Ironicamente, ele também comenta como, hoje em dia, se fala muito sobre os bilhões de dólares necessários para mitigar a situação daqui a alguns anos, quando a pergunta correta deveria ser “como evitar que cheguemos no ponto em que a situação deve ser revertida”.
Ações a serem tomadas
Voltando a olhar o copo meio cheio, o cenário não é irreversível e, como já mencionado, as empresas estão de fato trabalhando para adotar medidas mais amigáveis ao meio ambiente.

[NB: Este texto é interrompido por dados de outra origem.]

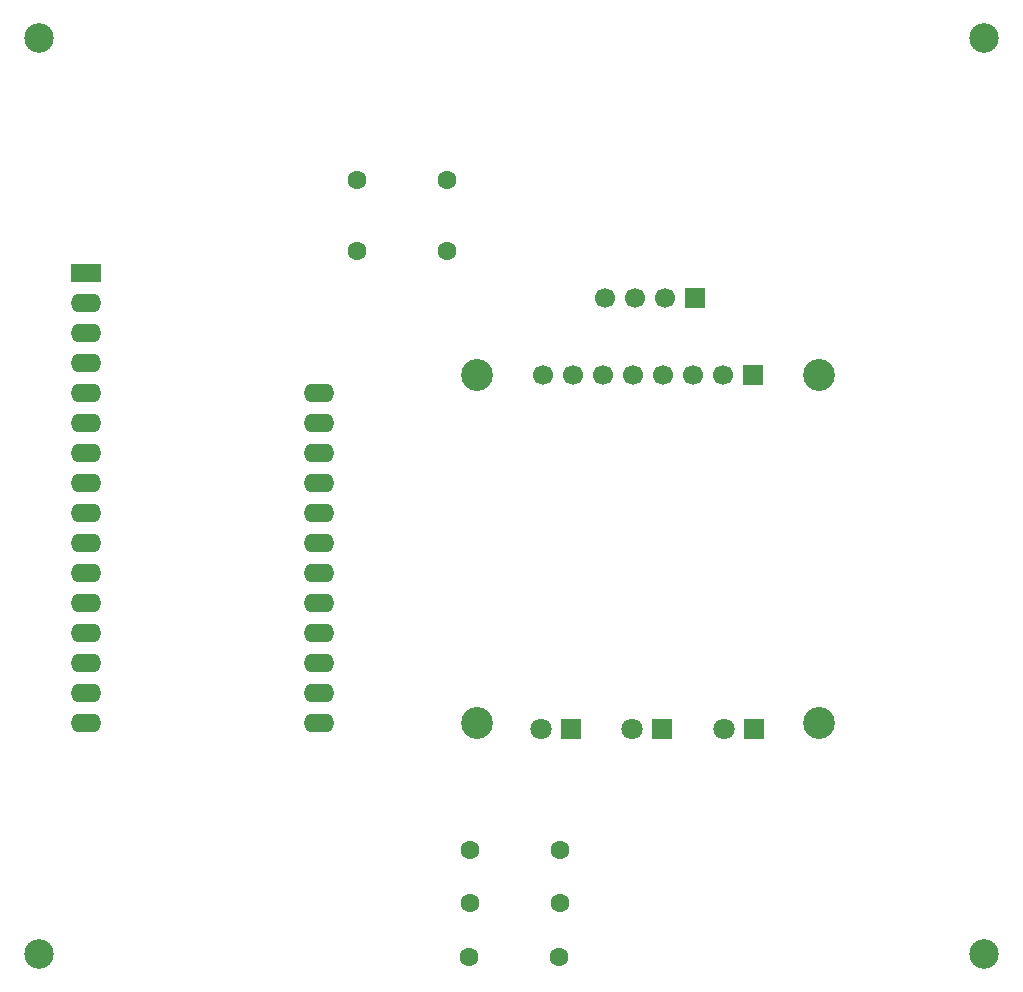
<source format=gbr>
%TF.GenerationSoftware,KiCad,Pcbnew,9.0.6*%
%TF.CreationDate,2025-11-20T03:37:51-08:00*%
%TF.ProjectId,Distance sensor PSC,44697374-616e-4636-9520-73656e736f72,2.0*%
%TF.SameCoordinates,Original*%
%TF.FileFunction,Soldermask,Bot*%
%TF.FilePolarity,Negative*%
%FSLAX46Y46*%
G04 Gerber Fmt 4.6, Leading zero omitted, Abs format (unit mm)*
G04 Created by KiCad (PCBNEW 9.0.6) date 2025-11-20 03:37:51*
%MOMM*%
%LPD*%
G01*
G04 APERTURE LIST*
G04 Aperture macros list*
%AMRoundRect*
0 Rectangle with rounded corners*
0 $1 Rounding radius*
0 $2 $3 $4 $5 $6 $7 $8 $9 X,Y pos of 4 corners*
0 Add a 4 corners polygon primitive as box body*
4,1,4,$2,$3,$4,$5,$6,$7,$8,$9,$2,$3,0*
0 Add four circle primitives for the rounded corners*
1,1,$1+$1,$2,$3*
1,1,$1+$1,$4,$5*
1,1,$1+$1,$6,$7*
1,1,$1+$1,$8,$9*
0 Add four rect primitives between the rounded corners*
20,1,$1+$1,$2,$3,$4,$5,0*
20,1,$1+$1,$4,$5,$6,$7,0*
20,1,$1+$1,$6,$7,$8,$9,0*
20,1,$1+$1,$8,$9,$2,$3,0*%
G04 Aperture macros list end*
%ADD10C,1.600000*%
%ADD11C,2.500000*%
%ADD12RoundRect,0.250000X-1.050000X-0.550000X1.050000X-0.550000X1.050000X0.550000X-1.050000X0.550000X0*%
%ADD13O,2.600000X1.600000*%
%ADD14R,1.800000X1.800000*%
%ADD15C,1.800000*%
%ADD16R,1.700000X1.700000*%
%ADD17C,1.700000*%
%ADD18C,2.700000*%
G04 APERTURE END LIST*
D10*
%TO.C,R4*%
X127000000Y-69500000D03*
X119380000Y-69500000D03*
%TD*%
%TO.C,R5*%
X119380000Y-63500000D03*
X127000000Y-63500000D03*
%TD*%
%TO.C,R2*%
X128940000Y-120250000D03*
X136560000Y-120250000D03*
%TD*%
D11*
%TO.C,REF\u002A\u002A*%
X172500000Y-51500000D03*
%TD*%
D12*
%TO.C,A1*%
X96480000Y-71340000D03*
D13*
X96480000Y-73880000D03*
X96480000Y-76420000D03*
X96480000Y-78960000D03*
X96480000Y-81500000D03*
X96480000Y-84040000D03*
X96480000Y-86580000D03*
X96480000Y-89120000D03*
X96480000Y-91660000D03*
X96480000Y-94200000D03*
X96480000Y-96740000D03*
X96480000Y-99280000D03*
X96480000Y-101820000D03*
X96480000Y-104360000D03*
X96480000Y-106900000D03*
X96480000Y-109440000D03*
X116200000Y-109440000D03*
X116200000Y-106900000D03*
X116200000Y-104360000D03*
X116200000Y-101820000D03*
X116200000Y-99280000D03*
X116200000Y-96740000D03*
X116200000Y-94200000D03*
X116200000Y-91660000D03*
X116200000Y-89120000D03*
X116200000Y-86580000D03*
X116200000Y-84040000D03*
X116200000Y-81500000D03*
%TD*%
D11*
%TO.C,REF\u002A\u002A*%
X92500000Y-51500000D03*
%TD*%
D10*
%TO.C,R1*%
X128880000Y-129250000D03*
X136500000Y-129250000D03*
%TD*%
%TO.C,R3*%
X128940000Y-124750000D03*
X136560000Y-124750000D03*
%TD*%
D11*
%TO.C,REF\u002A\u002A*%
X172500000Y-129000000D03*
%TD*%
%TO.C,REF\u002A\u002A*%
X92500000Y-129000000D03*
%TD*%
D14*
%TO.C,D3*%
X137500000Y-110000000D03*
D15*
X134960000Y-110000000D03*
%TD*%
D16*
%TO.C,U1*%
X148040000Y-73500000D03*
D17*
X145500000Y-73500000D03*
X142960000Y-73500000D03*
X140420000Y-73500000D03*
%TD*%
D18*
%TO.C,U2*%
X158500000Y-109464000D03*
X158500000Y-80000000D03*
X129544000Y-109464000D03*
X129544000Y-80000000D03*
D16*
X152912000Y-80000000D03*
D17*
X150372000Y-80000000D03*
X147832000Y-80000000D03*
X145292000Y-80000000D03*
X142752000Y-80000000D03*
X140212000Y-80000000D03*
X137672000Y-80000000D03*
X135132000Y-80000000D03*
%TD*%
D14*
%TO.C,D1*%
X153000000Y-110000000D03*
D15*
X150460000Y-110000000D03*
%TD*%
D14*
%TO.C,D2*%
X145250000Y-110000000D03*
D15*
X142710000Y-110000000D03*
%TD*%
M02*

</source>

Novas formas de energia menos agressivas, por exemplo, estão ganhando cada vez mais espaço no Brasil.
Muitas empresas de menor porte acreditam que não existe uma diferença tão grande em agir de forma consciente, visto que o impacto é pequeno, mas isso é um pensamento de uma perspectiva contrária: agir sustentavelmente não deveria ser um esforço, e sim o padrão.
“O nosso impacto como negócio é muito baixo; nós somos uma empresa de distribuição. O maior impacto está para trás... a gente mobiliza os fornecedores e fala, olha, preciso que a forma como vocês produzem mude, que melhore, então é uma jornada que vem sendo construída há décadas, pelo menos duas, de maneira consciente”, comenta Vacaro.
Apesar de pesquisadores apontarem que 2024 deve atingir níveis ainda maiores de temperatura, há um otimismo de que cada vez mais empresas percebam de maneira mais incisiva que é necessário agir e agir rapidamente. As alternativas existem, estão sendo divulgadas e, com um esforço coletivo, é sim possível fazer acontecer um ano que não seja o novo “ano mais quente da história”.